The third, and latest, self-titled EP from Ottawa’s punk outfit, Muelkik, is short and vicious. There’s almost nothing on this EP that steps out of a typical punk sound, but their passionate delivery makes up for that fact. Their vocals are gravelly, their guitars are loud, and, unfortunately, their rhythm section is kinda sloppy.
On a record as short as this, every ambitious rhythm transition has to be seamless, or it’ll stick out like a sore thumb. “You Think.You Know.You Don’t.” is a track with a slowed-down, cow-punk vibe that is marred by rhythm issues almost immediately. Thankfully, the song is saved with a cute sample from Fight Club at the end.

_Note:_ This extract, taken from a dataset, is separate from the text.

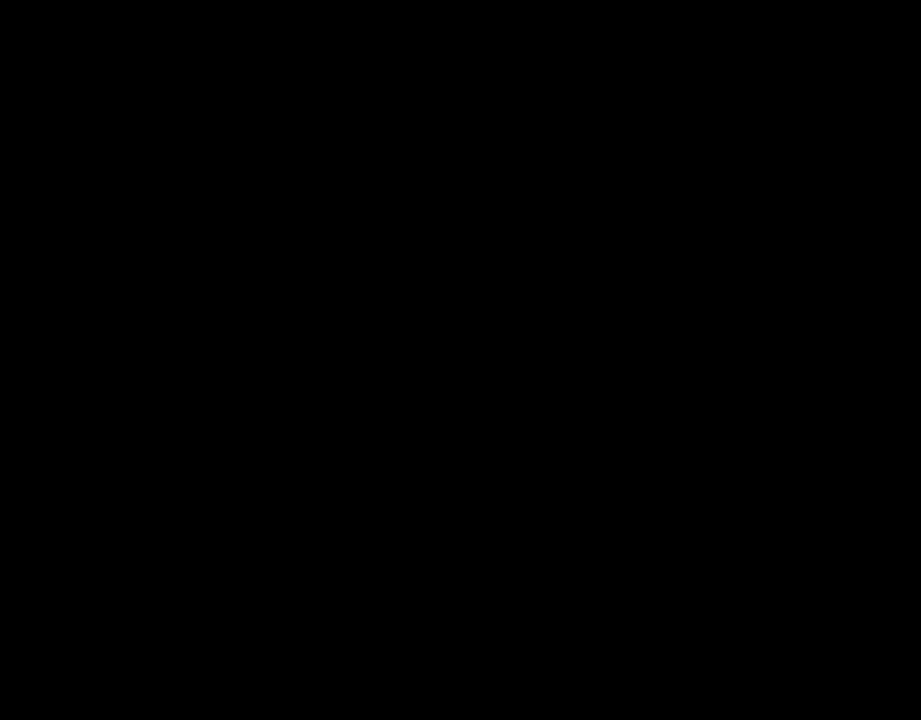
{"buttons": ["Y"], "events": [[267, "B", "up"]]}
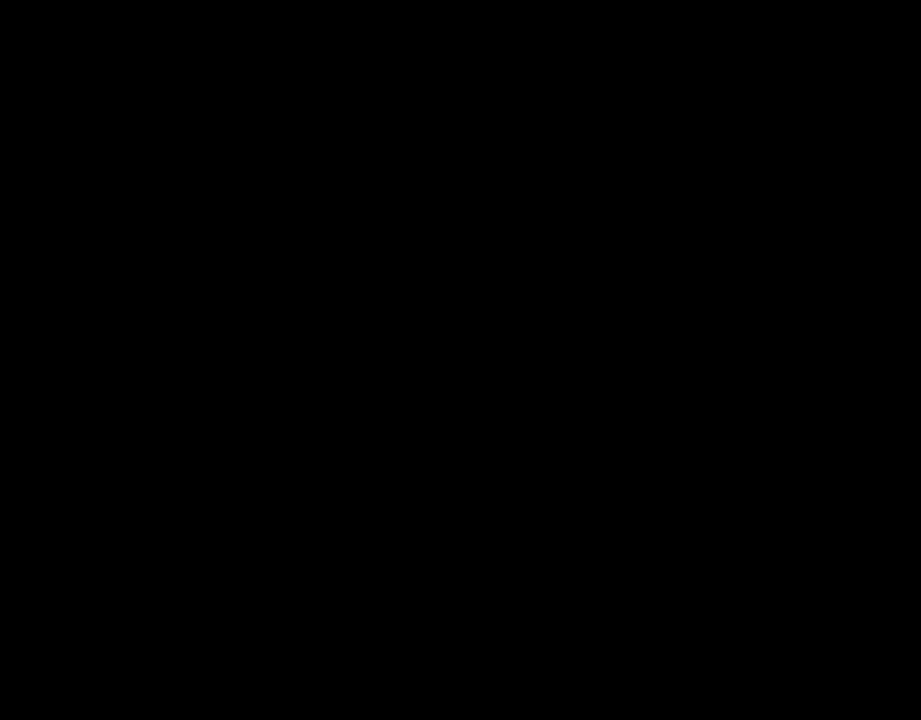
{"buttons": ["Y"], "events": []}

The album’s closer, “Return of Captain Anarchy,” has this problem as well. It makes it sound more sluggish than it might have been otherwise.
Muelkik’s use of samples is unprecedented for such a straightforward, punk band. It provides a charm and wit that acts as a breath of fresh air on a record as serious as this one. The EP opens with the aptly named “A Brief Introduction;” chaotic guitar notes, a sample of the voice of a southern preacher, and a radio announcer drawing attention to the band’s peculiar spelling choice for their name (which is pronounced like ‘mule-kick’ by the way).

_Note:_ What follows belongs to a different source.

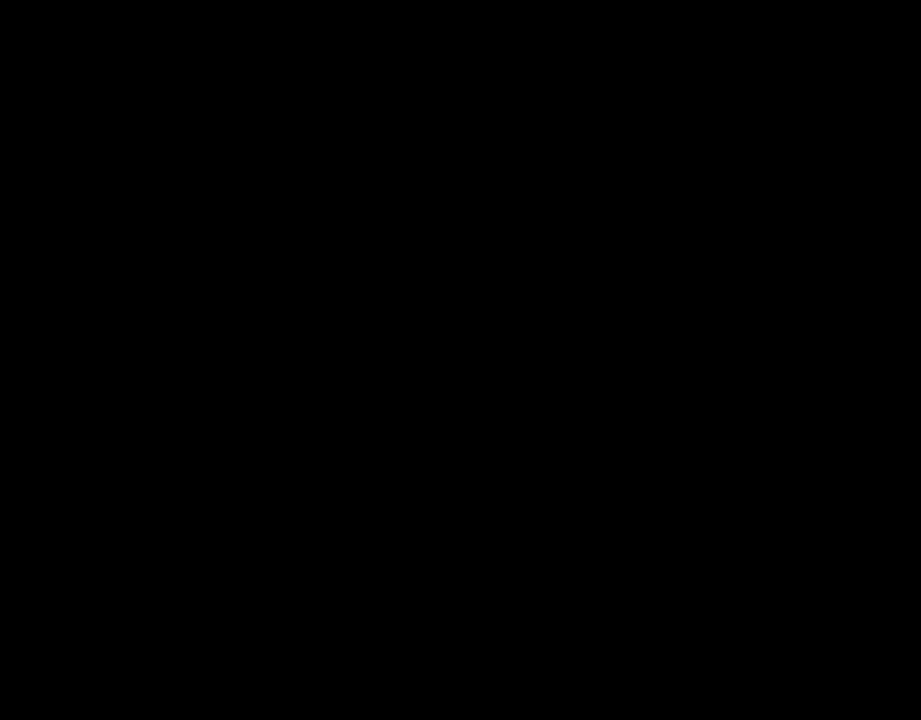
{"buttons": ["Y"], "events": []}
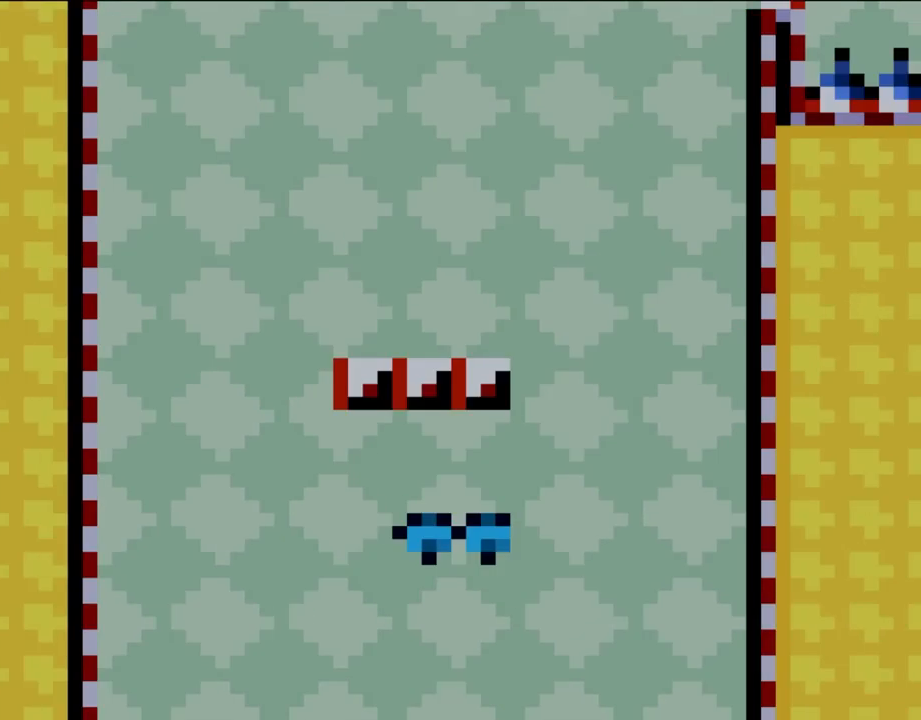
{"buttons": ["Y", "DPAD_RIGHT"], "events": [[83, "DPAD_RIGHT", "down"]]}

The southern preacher sample makes another appearance on “Dance,” a rager that sounds like Eternal Cowboy era Against Me!, a comparison that suits all of the EP’s eight songs. On a personal level, this comparison is the EP’s greatest strength since Against Me! is one of my favourite bands and Muelkik emulates my favourite era of their career. As a music critic, however, this is a double-edged sword. Here at Bucketlist, we pride ourselves on our ability to bring you new music that you haven’t heard before, and in many ways Muelkik fails at meeting that criteria.
Punk rock is notorious for being resistant to change, and while Muelkik’s use of samples feels like a breath of fresh air, they’ve only opened that window a smidge. If you’re looking for aggressive and high-octane rock songs, by all means, then look no further.